APP COMRADE

Amazon / Novelty / DIET SCANNER TEST

REVIEW

Diet Scanner Test is a prank app dressed up as a tricorder.

A free novelty toy from a developer called LifeIsPain that pretends to scan whoever's in front of you and pronounce their diet. The joke lands once, maybe twice.

BY THE APP COMRADE DESK · MAY 10, 2026 · 3 MIN READ

Amazon

Diet Scanner Test

LIFEISPAIN

OUR SCORE

6.0

AMAZON

★ 5.0

PRICE

Free

Every app store has a basement floor where the Novelty category lives, and Diet Scanner Test is a representative specimen. A free Fire-tablet toy from a developer publishing under the name LifeIsPain, it animates a fake “scan” of whoever the tablet is pointed at and pronounces a verdict about their diet — vegetarian, carnivore, junk food enthusiast, take your pick from the canned pool.

It is not a diet app. It is not a nutrition app. It is a tricorder skin over a random-number generator, and the listing does not pretend otherwise.

What’s worth saying about it is that the framing is unusually clean for the genre. Fire-tablet prank apps tend to drown the gag in rewarded video and upsell screens. This one shows up, makes its noise, prints its verdict, and gets out of the way — which is the most a one-joke app can be asked to do.

It does exactly one thing, the thing isn't real, and the joke is over by the third tap.

FEATURES

Diet Scanner Test is a single-screen Fire app that runs a sci-fi-styled animation across the display, beeps for a few seconds, and prints a verdict about the "subject's" diet. There is nothing measured. The camera is decorative if it does anything at all — the result is a random pick from a small pool of canned outcomes ("vegetarian", "carnivore", "junk food enthusiast", and so on) wrapped in a tricorder-grade UI.

Controls are limited to a start button.

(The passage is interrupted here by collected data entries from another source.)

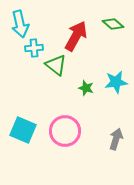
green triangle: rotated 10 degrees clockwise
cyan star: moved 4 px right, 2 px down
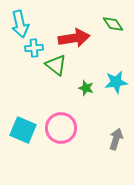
green diamond: rotated 15 degrees clockwise
red arrow: moved 2 px left, 2 px down; rotated 52 degrees clockwise
pink circle: moved 4 px left, 3 px up
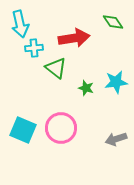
green diamond: moved 2 px up
green triangle: moved 3 px down
gray arrow: rotated 125 degrees counterclockwise
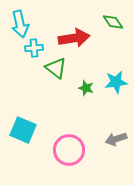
pink circle: moved 8 px right, 22 px down
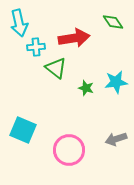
cyan arrow: moved 1 px left, 1 px up
cyan cross: moved 2 px right, 1 px up
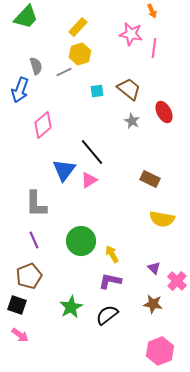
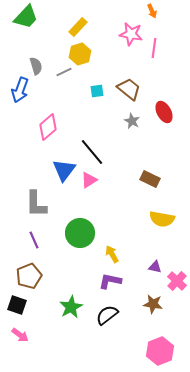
pink diamond: moved 5 px right, 2 px down
green circle: moved 1 px left, 8 px up
purple triangle: moved 1 px right, 1 px up; rotated 32 degrees counterclockwise
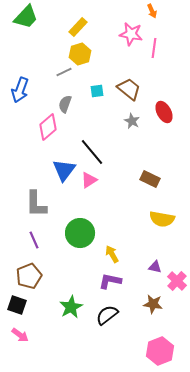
gray semicircle: moved 29 px right, 38 px down; rotated 144 degrees counterclockwise
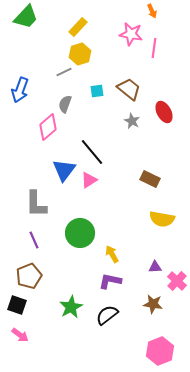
purple triangle: rotated 16 degrees counterclockwise
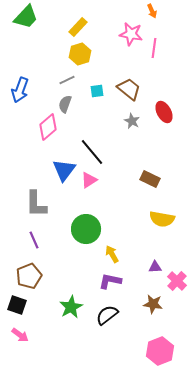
gray line: moved 3 px right, 8 px down
green circle: moved 6 px right, 4 px up
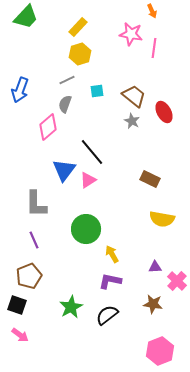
brown trapezoid: moved 5 px right, 7 px down
pink triangle: moved 1 px left
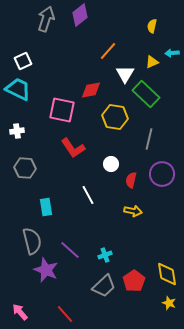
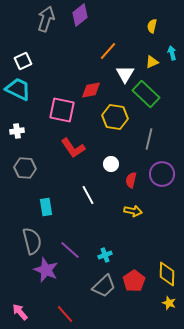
cyan arrow: rotated 80 degrees clockwise
yellow diamond: rotated 10 degrees clockwise
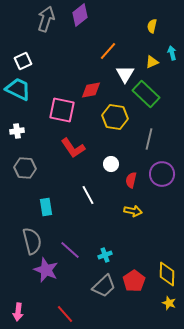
pink arrow: moved 2 px left; rotated 132 degrees counterclockwise
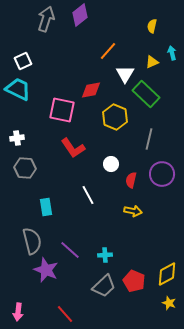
yellow hexagon: rotated 15 degrees clockwise
white cross: moved 7 px down
cyan cross: rotated 16 degrees clockwise
yellow diamond: rotated 60 degrees clockwise
red pentagon: rotated 15 degrees counterclockwise
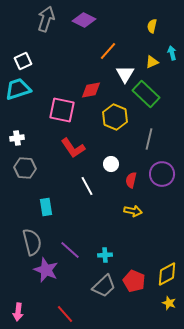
purple diamond: moved 4 px right, 5 px down; rotated 65 degrees clockwise
cyan trapezoid: rotated 44 degrees counterclockwise
white line: moved 1 px left, 9 px up
gray semicircle: moved 1 px down
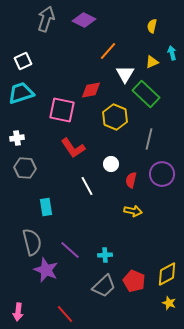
cyan trapezoid: moved 3 px right, 4 px down
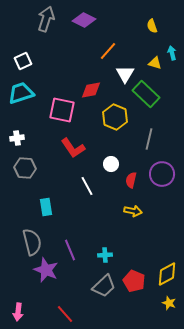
yellow semicircle: rotated 32 degrees counterclockwise
yellow triangle: moved 3 px right, 1 px down; rotated 40 degrees clockwise
purple line: rotated 25 degrees clockwise
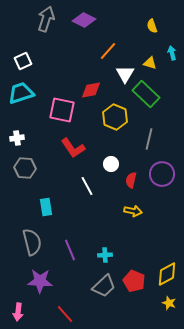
yellow triangle: moved 5 px left
purple star: moved 6 px left, 11 px down; rotated 20 degrees counterclockwise
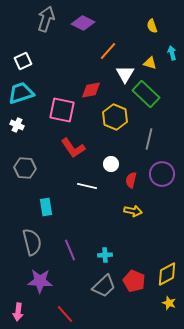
purple diamond: moved 1 px left, 3 px down
white cross: moved 13 px up; rotated 32 degrees clockwise
white line: rotated 48 degrees counterclockwise
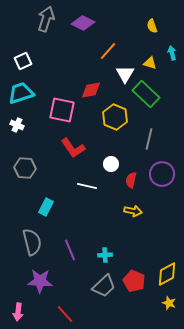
cyan rectangle: rotated 36 degrees clockwise
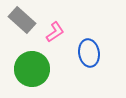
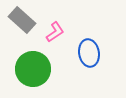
green circle: moved 1 px right
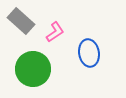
gray rectangle: moved 1 px left, 1 px down
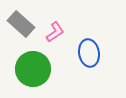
gray rectangle: moved 3 px down
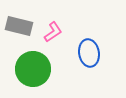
gray rectangle: moved 2 px left, 2 px down; rotated 28 degrees counterclockwise
pink L-shape: moved 2 px left
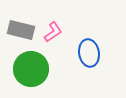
gray rectangle: moved 2 px right, 4 px down
green circle: moved 2 px left
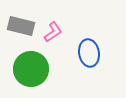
gray rectangle: moved 4 px up
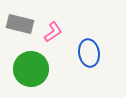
gray rectangle: moved 1 px left, 2 px up
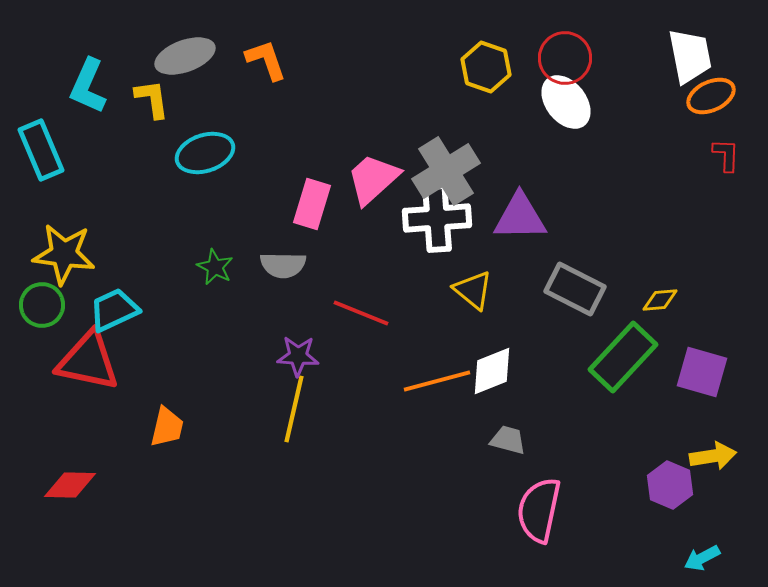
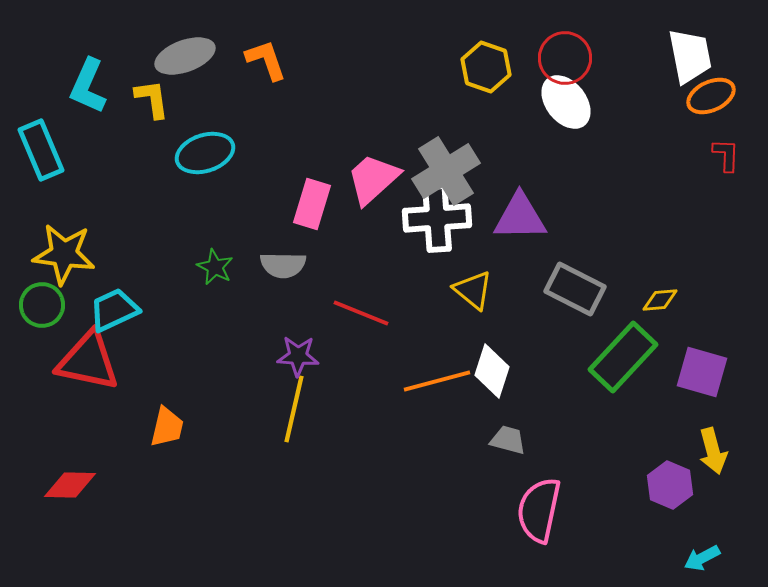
white diamond: rotated 50 degrees counterclockwise
yellow arrow: moved 5 px up; rotated 84 degrees clockwise
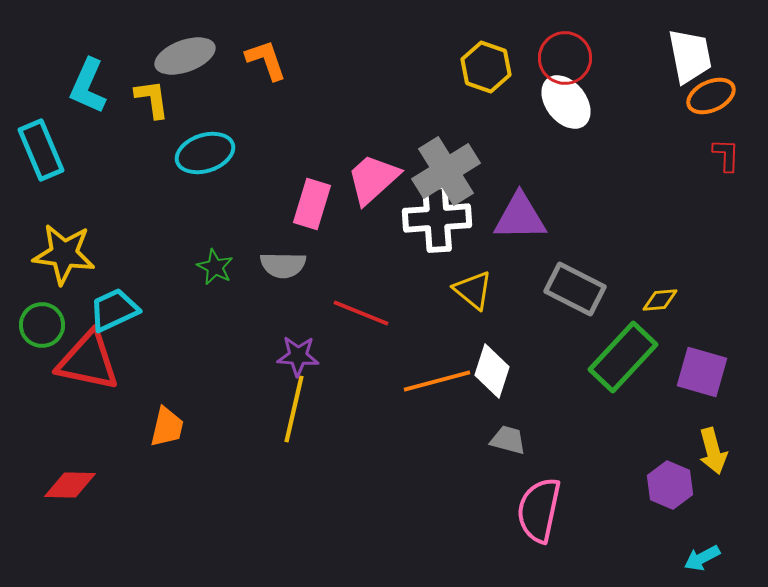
green circle: moved 20 px down
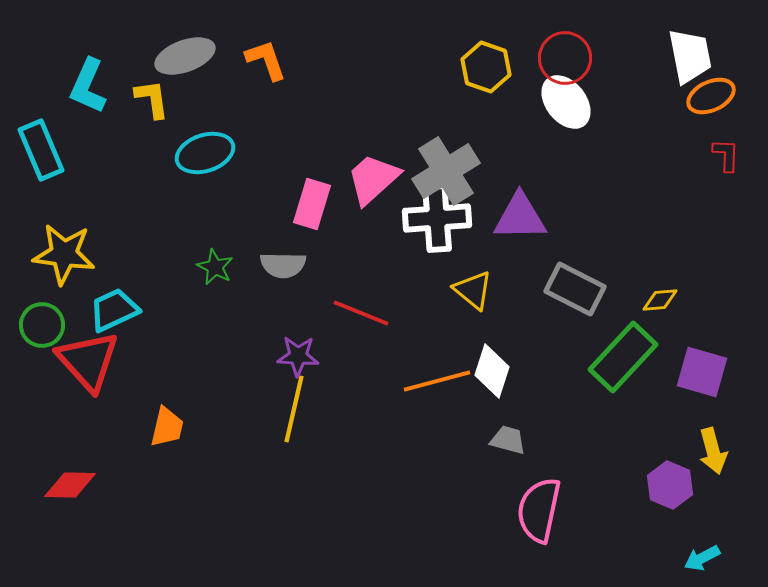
red triangle: rotated 36 degrees clockwise
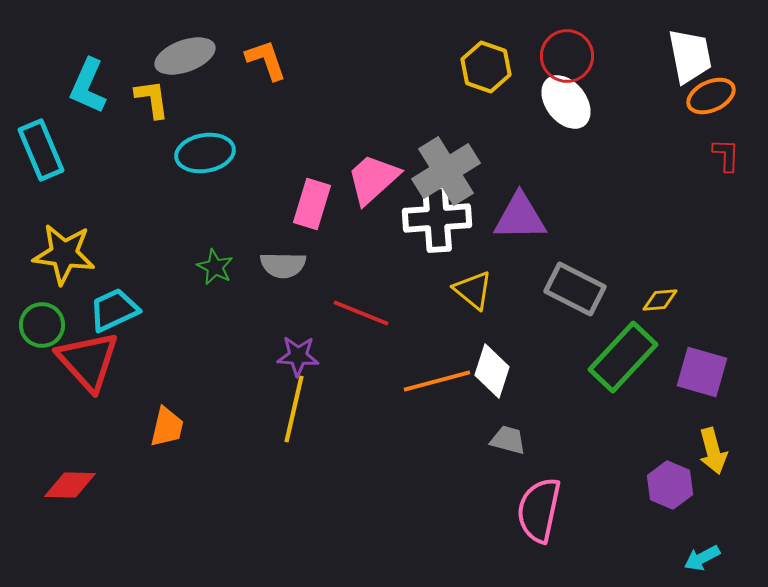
red circle: moved 2 px right, 2 px up
cyan ellipse: rotated 8 degrees clockwise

Sessions take well under a minute. The app is free, has no in-app purchases, and the listing claims no diet, nutrition, or medical functionality — the Novelty category placement does the disclosing for it.

There is no save history, no shareable result image, no settings, no accounts. Tap, wait for the bleep-bloop, read the verdict, hand the tablet to the next person at the cookout.

MISSION ACCOMPLISHED

As novelty apps go, the framing is clean. The animation does its job, the verdict text reads with mock-clinical confidence, and the whole thing is over before anyone has time to demand a second take. Free with no ads visible in the listing keeps the toy honest — most Fire-tablet prank apps lean on rewarded video, and this one doesn't.

The developer name "LifeIsPain" telegraphs the spirit. Nobody is pretending this is a fitness tool.

ROOM TO IMPROVE

The novelty ceiling is the novelty floor. After three or four scans the pool of canned outcomes repeats, the animation stops being a surprise, and there's nothing else in the app to discover — no themes, no custom verdicts, no shareable result card, no leaderboard between friends. A prank app earns repeat opens with a wider gag library or a way to export the bit to a group chat. This one offers neither.

The bigger risk is shelf-life. The listing has not refreshed its screenshots in years, and Fire tablets have changed shape twice since. Nothing breaks, but the chrome feels its age.

CONCLUSION

Install it for a party, run it twice, uninstall it Monday. It's a free five-minute gag from a developer who named themselves LifeIsPain — judge accordingly. Anyone hoping for an actual diet or nutrition tool is on the wrong listing entirely.